Monia, originally from Poland, lives in York and is a working single mum to a son with autism. She says she is “making the most of everyday life with my amazing seven-year-old”, adding: “I want to show people that you can do it too. I love nature, animals (especially horses, rabbits, cats and all the fluffy ones), travelling and music. I share sensory interests with my son (fairy lights, lava lamps, plasma balls), and an interest in science and space.
“The flower dress is from AX Paris. I bought it years ago and have great memories attached to it. It gives me a confidence boost and brings back those memories. Every time I wear it - I feel happy and pretty.”
Sophie is a photographer, originally from North Yorkshire, now living in Nottinghamshire. She told Nisha that seeing herself through someone else’s lens would be fascinating. “I am passionate about making people feel good when I photograph others yet I cannot bring myself to be in front of the camera. Since becoming a mum I have struggled with body image and it has hugely affected my self-confidence and mental health.
“My top is Ted Baker and I love the ruffles, it feels very feminine and flattering. My jeans are F&F (at Tesco) and they are so comfortable, which is important for me as a working mum.”
Jakson is a Leeds-based aspiring conservationist, originally from Brazil. “I love nature and natural beauty, aspiring to be a conservationist one day, but along the way I love to fight for good causes, to sing, do photoshoots and travel. Body and self image positivity are extremely important to all of us and if I can help make someone else feel better about themselves, even a little bit, it’s a win.
“The jacket and jeans are Pull&Bear, the top is from ASOS and the shoes are Caterpillar. I like wearing light colours when I’m feeling down sometimes. It really brings my mood up.”
Rebecca lives in West Yorkshire. She says: “I’m a forearm amputee who has many scars around my body from operations. I am also a mother to three children - two via C-section and one emergency surgery whom we sadly miscarried. I’ve lost just short of seven stone and I think it’s time to stop and embrace and love me. I just want to show others so hopefully they accept themselves better by seeing we are all different and beautiful.
“I don’t usually buy light clothes but I chose those because of the comfort, especially the jeans. They’re very roomy and the mom style suits my legs. The top I chose because I feel it just shows off my shoulder shape - daft, I know, but I like my shoulders.”
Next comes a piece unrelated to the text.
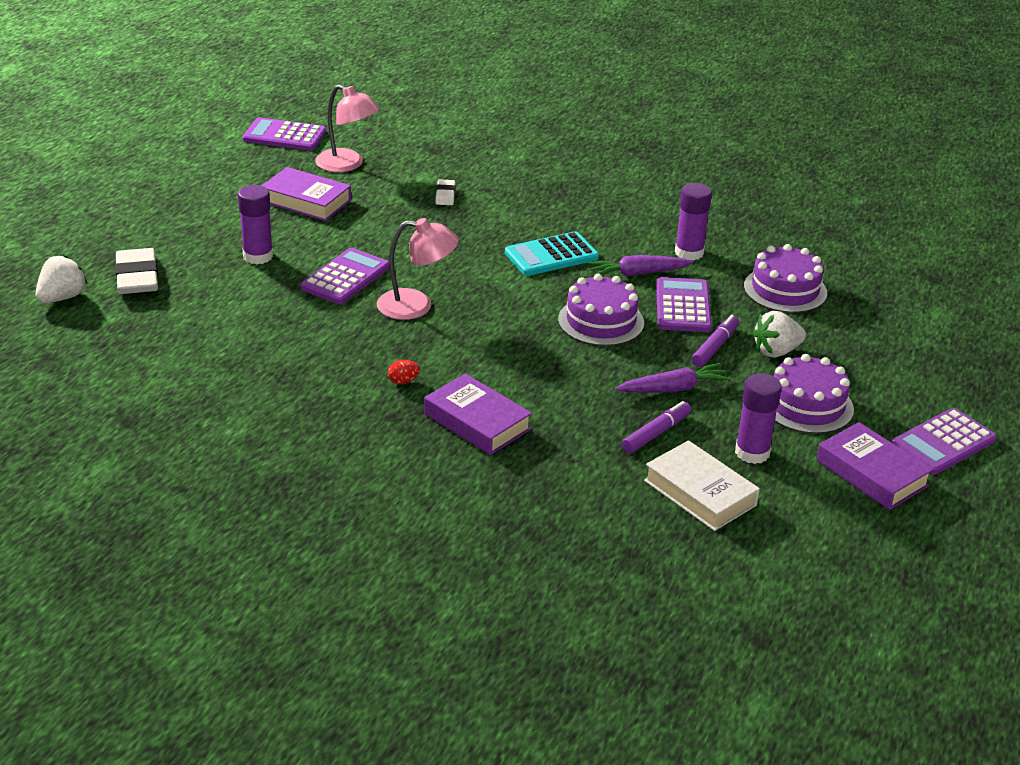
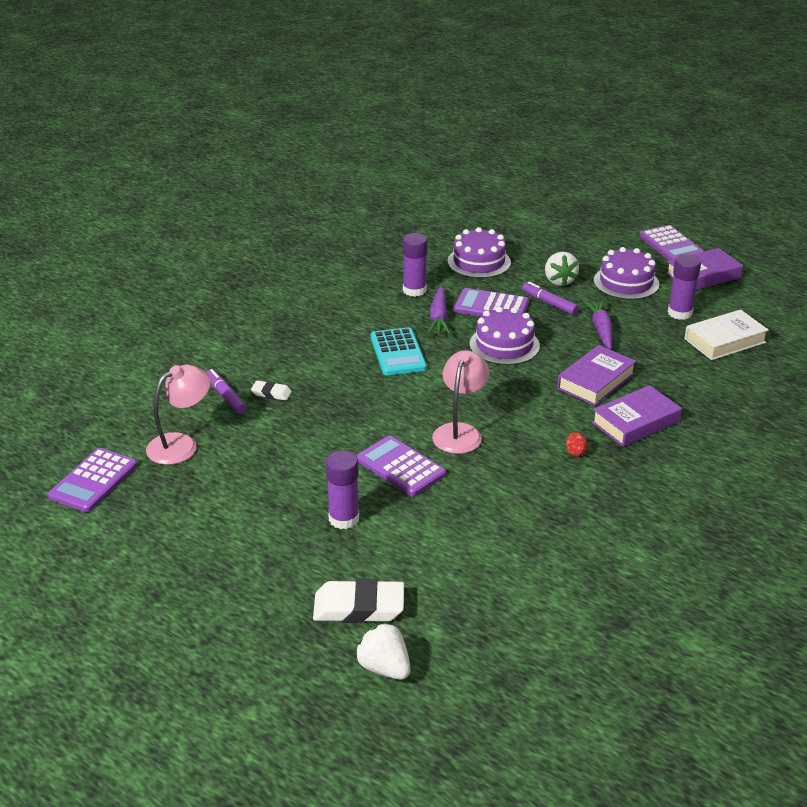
camera: 75 degrees left, 0 degrees up
purple book [262,167,351,221] -> purple book moved to [557,345,636,406]
purple marker [622,401,691,453] -> purple marker moved to [207,369,247,414]

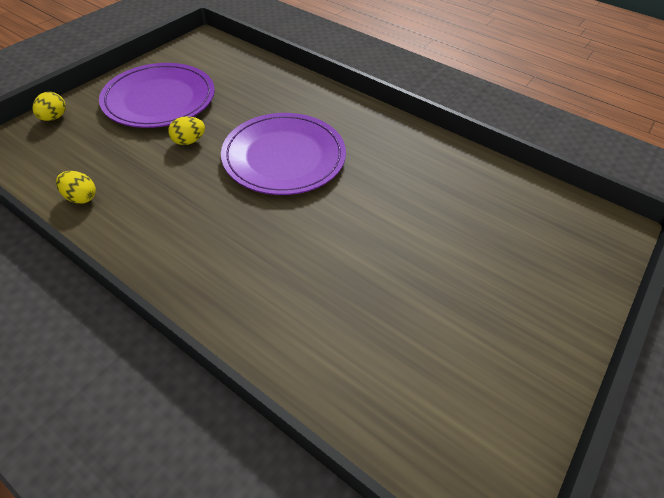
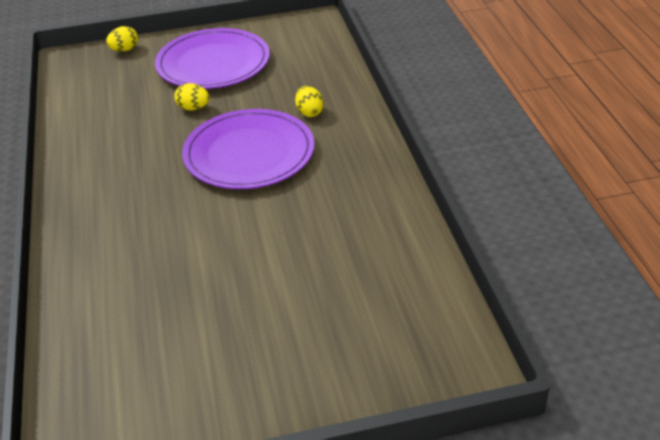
camera: 45 degrees right, 10 degrees down
yellow egg [56,171,96,204] -> yellow egg moved to [295,86,324,117]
Dineo is a Leeds-based musician, originally from South Africa. She says: “I wish the world was kinder, especially in this pandemic. I’ve seen so much bad during this pandemic - it’s like people have forgotten how to be empathetic all together and are hiding behind social media.”
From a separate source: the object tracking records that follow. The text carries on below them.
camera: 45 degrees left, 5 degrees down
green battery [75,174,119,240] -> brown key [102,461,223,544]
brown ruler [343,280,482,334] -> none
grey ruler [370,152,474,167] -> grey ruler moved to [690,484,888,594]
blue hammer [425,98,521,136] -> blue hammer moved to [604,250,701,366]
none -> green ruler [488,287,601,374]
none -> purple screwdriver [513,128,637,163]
Dineo told Nisha she wanted to take part in the Learn to Love campaign to stand up and be proud. Nisha says: “She said afterwards, ‘You’ve no idea how inspiring these photos make me feel.’”
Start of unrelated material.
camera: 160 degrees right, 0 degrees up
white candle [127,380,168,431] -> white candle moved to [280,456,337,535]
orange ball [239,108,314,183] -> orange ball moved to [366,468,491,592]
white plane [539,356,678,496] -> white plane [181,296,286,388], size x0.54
Nisha, a photographer based in Batley, devised the Learn to Love campaign. “I wasn’t originally supposed to be a part of the campaign and it was an afterthought following a cancellation. Over the years, like most people, I’ve gone through body and self-esteem issues. A huge thing for me is my eye - I’ve a lack of sight in one of them and so it goes out. Even throughout adulthood, other adults laugh and make jokes, point it out in the workplace, so I’ve always had confidence issues in the way that I look on the outside and would often refuse to be in photos. Over the past few years, I’ve taught myself to be a little kinder to me and realise that my previous confidence issues are all built out of preconceived standards of who I should be and how I should look. I photographed myself make-up free. You don’t have to meet someone else’s standards to be a good person or be beautiful. If the mould doesn’t fit, create your own.”